What you should do ::
The response should be the records below, repeated exactly, with each picture left out.
*** Data records Section Begins ***
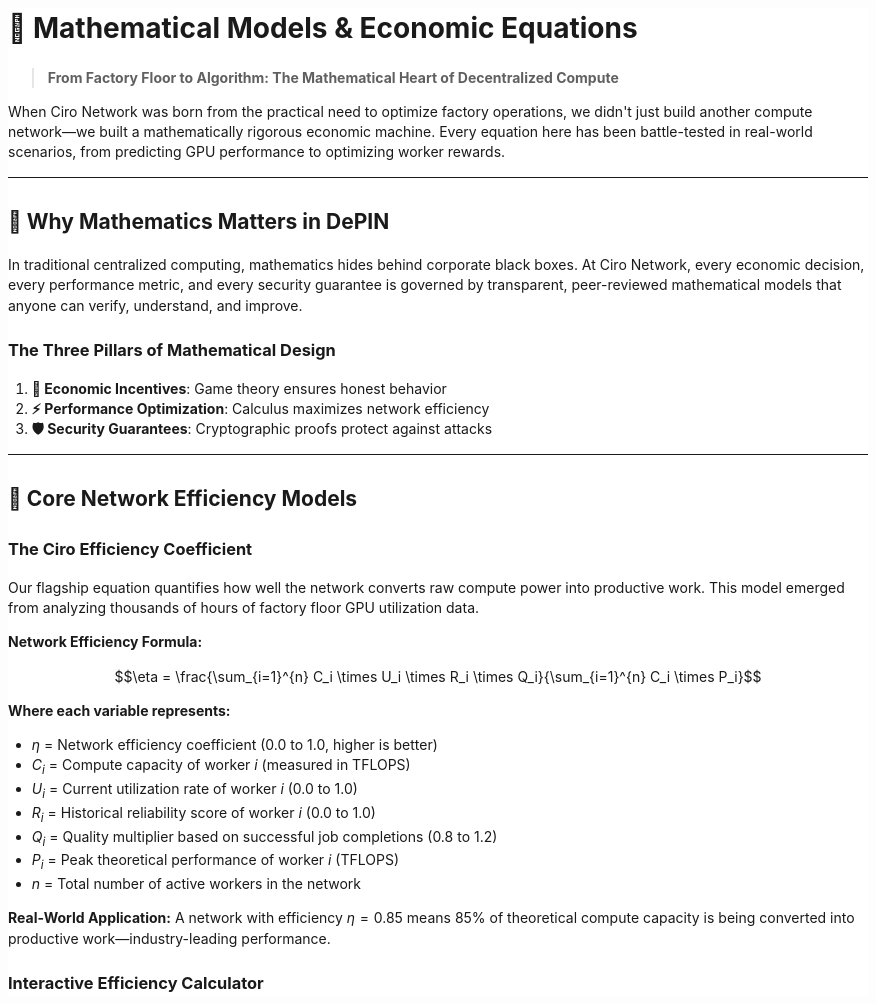 # 🧮 Mathematical Models & Economic Equations

> **From Factory Floor to Algorithm: The Mathematical Heart of Decentralized Compute**

When Ciro Network was born from the practical need to optimize factory operations, we didn't just build another compute network—we built a mathematically rigorous economic machine. Every equation here has been battle-tested in real-world scenarios, from predicting GPU performance to optimizing worker rewards.

---

## 🌟 Why Mathematics Matters in DePIN

In traditional centralized computing, mathematics hides behind corporate black boxes. At Ciro Network, every economic decision, every performance metric, and every security guarantee is governed by transparent, peer-reviewed mathematical models that anyone can verify, understand, and improve.

### **The Three Pillars of Mathematical Design**

1. **🎯 Economic Incentives**: Game theory ensures honest behavior
2. **⚡ Performance Optimization**: Calculus maximizes network efficiency  
3. **🛡️ Security Guarantees**: Cryptographic proofs protect against attacks

---

## 📐 Core Network Efficiency Models

### **The Ciro Efficiency Coefficient**

Our flagship equation quantifies how well the network converts raw compute power into productive work. This model emerged from analyzing thousands of hours of factory floor GPU utilization data.

<div class="equation-block">

**Network Efficiency Formula:**

$$\eta = \frac{\sum_{i=1}^{n} C_i \times U_i \times R_i \times Q_i}{\sum_{i=1}^{n} C_i \times P_i}$$

**Where each variable represents:**
- $\eta$ = Network efficiency coefficient (0.0 to 1.0, higher is better)
- $C_i$ = Compute capacity of worker $i$ (measured in TFLOPS)
- $U_i$ = Current utilization rate of worker $i$ (0.0 to 1.0)
- $R_i$ = Historical reliability score of worker $i$ (0.0 to 1.0)
- $Q_i$ = Quality multiplier based on successful job completions (0.8 to 1.2)
- $P_i$ = Peak theoretical performance of worker $i$ (TFLOPS)
- $n$ = Total number of active workers in the network

</div>

**Real-World Application:** A network with efficiency $\eta = 0.85$ means 85% of theoretical compute capacity is being converted into productive work—industry-leading performance.

### **Interactive Efficiency Calculator**
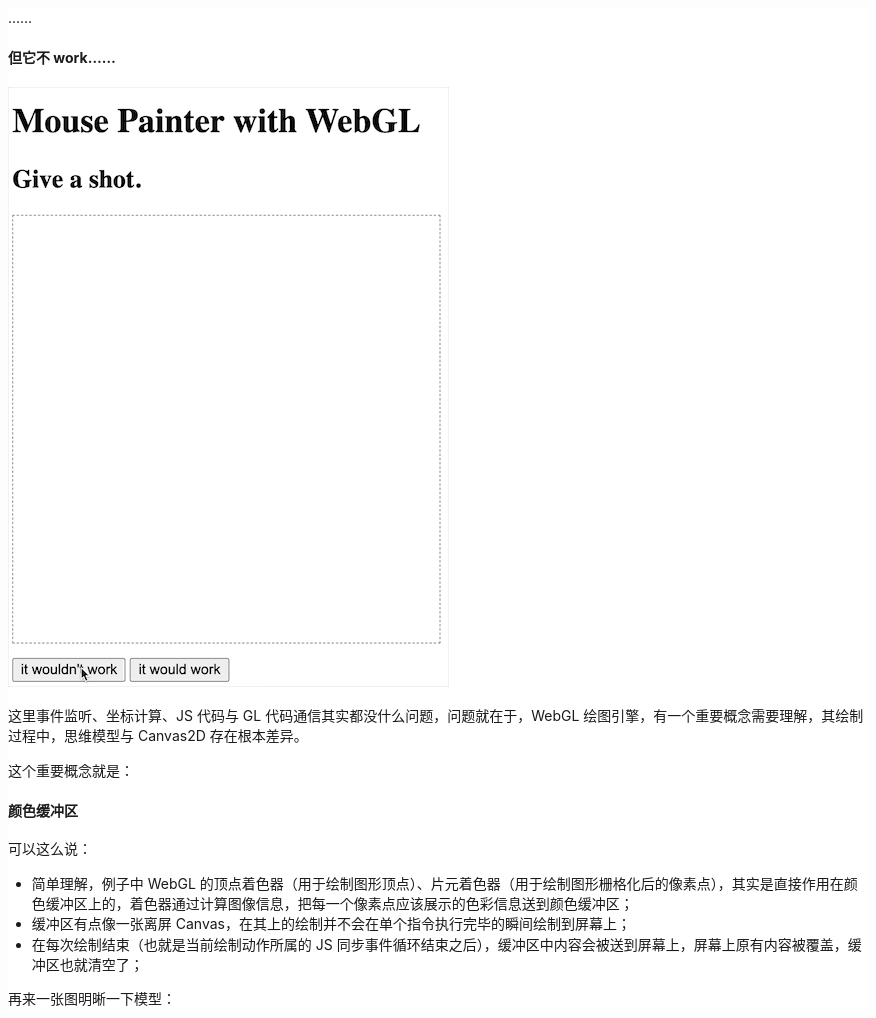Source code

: ……

#### 但它不 work……

![WebGL 初步实现](source/0/webgl-oops.gif)

这里事件监听、坐标计算、JS 代码与 GL 代码通信其实都没什么问题，问题就在于，WebGL 绘图引擎，有一个重要概念需要理解，其绘制过程中，思维模型与 Canvas2D 存在根本差异。

这个重要概念就是：

#### 颜色缓冲区

可以这么说：
- 简单理解，例子中 WebGL 的顶点着色器（用于绘制图形顶点）、片元着色器（用于绘制图形栅格化后的像素点），其实是直接作用在颜色缓冲区上的，着色器通过计算图像信息，把每一个像素点应该展示的色彩信息送到颜色缓冲区；
- 缓冲区有点像一张离屏 Canvas，在其上的绘制并不会在单个指令执行完毕的瞬间绘制到屏幕上；
- 在每次绘制结束（也就是当前绘制动作所属的 JS 同步事件循环结束之后），缓冲区中内容会被送到屏幕上，屏幕上原有内容被覆盖，缓冲区也就清空了；

再来一张图明晰一下模型：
*** Data records Section Ends ***
Finished exercise ::
 # 🧮 Mathematical Models & Economic Equations

> **From Factory Floor to Algorithm: The Mathematical Heart of Decentralized Compute**

When Ciro Network was born from the practical need to optimize factory operations, we didn't just build another compute network—we built a mathematically rigorous economic machine. Every equation here has been battle-tested in real-world scenarios, from predicting GPU performance to optimizing worker rewards.

---

## 🌟 Why Mathematics Matters in DePIN

In traditional centralized computing, mathematics hides behind corporate black boxes. At Ciro Network, every economic decision, every performance metric, and every security guarantee is governed by transparent, peer-reviewed mathematical models that anyone can verify, understand, and improve.

### **The Three Pillars of Mathematical Design**

1. **🎯 Economic Incentives**: Game theory ensures honest behavior
2. **⚡ Performance Optimization**: Calculus maximizes network efficiency  
3. **🛡️ Security Guarantees**: Cryptographic proofs protect against attacks

---

## 📐 Core Network Efficiency Models

### **The Ciro Efficiency Coefficient**

Our flagship equation quantifies how well the network converts raw compute power into productive work. This model emerged from analyzing thousands of hours of factory floor GPU utilization data.

<div class="equation-block">

**Network Efficiency Formula:**

$$\eta = \frac{\sum_{i=1}^{n} C_i \times U_i \times R_i \times Q_i}{\sum_{i=1}^{n} C_i \times P_i}$$

**Where each variable represents:**
- $\eta$ = Network efficiency coefficient (0.0 to 1.0, higher is better)
- $C_i$ = Compute capacity of worker $i$ (measured in TFLOPS)
- $U_i$ = Current utilization rate of worker $i$ (0.0 to 1.0)
- $R_i$ = Historical reliability score of worker $i$ (0.0 to 1.0)
- $Q_i$ = Quality multiplier based on successful job completions (0.8 to 1.2)
- $P_i$ = Peak theoretical performance of worker $i$ (TFLOPS)
- $n$ = Total number of active workers in the network

</div>

**Real-World Application:** A network with efficiency $\eta = 0.85$ means 85% of theoretical compute capacity is being converted into productive work—industry-leading performance.

### **Interactive Efficiency Calculator**
Source code

: ……

#### 但它不 work……

![WebGL 初步实现](source/0/webgl-oops.gif)

这里事件监听、坐标计算、JS 代码与 GL 代码通信其实都没什么问题，问题就在于，WebGL 绘图引擎，有一个重要概念需要理解，其绘制过程中，思维模型与 Canvas2D 存在根本差异。

这个重要概念就是：

#### 颜色缓冲区

可以这么说：
- 简单理解，例子中 WebGL 的顶点着色器（用于绘制图形顶点）、片元着色器（用于绘制图形栅格化后的像素点），其实是直接作用在颜色缓冲区上的，着色器通过计算图像信息，把每一个像素点应该展示的色彩信息送到颜色缓冲区；
- 缓冲区有点像一张离屏 Canvas，在其上的绘制并不会在单个指令执行完毕的瞬间绘制到屏幕上；
- 在每次绘制结束（也就是当前绘制动作所属的 JS 同步事件循环结束之后），缓冲区中内容会被送到屏幕上，屏幕上原有内容被覆盖，缓冲区也就清空了；

再来一张图明晰一下模型：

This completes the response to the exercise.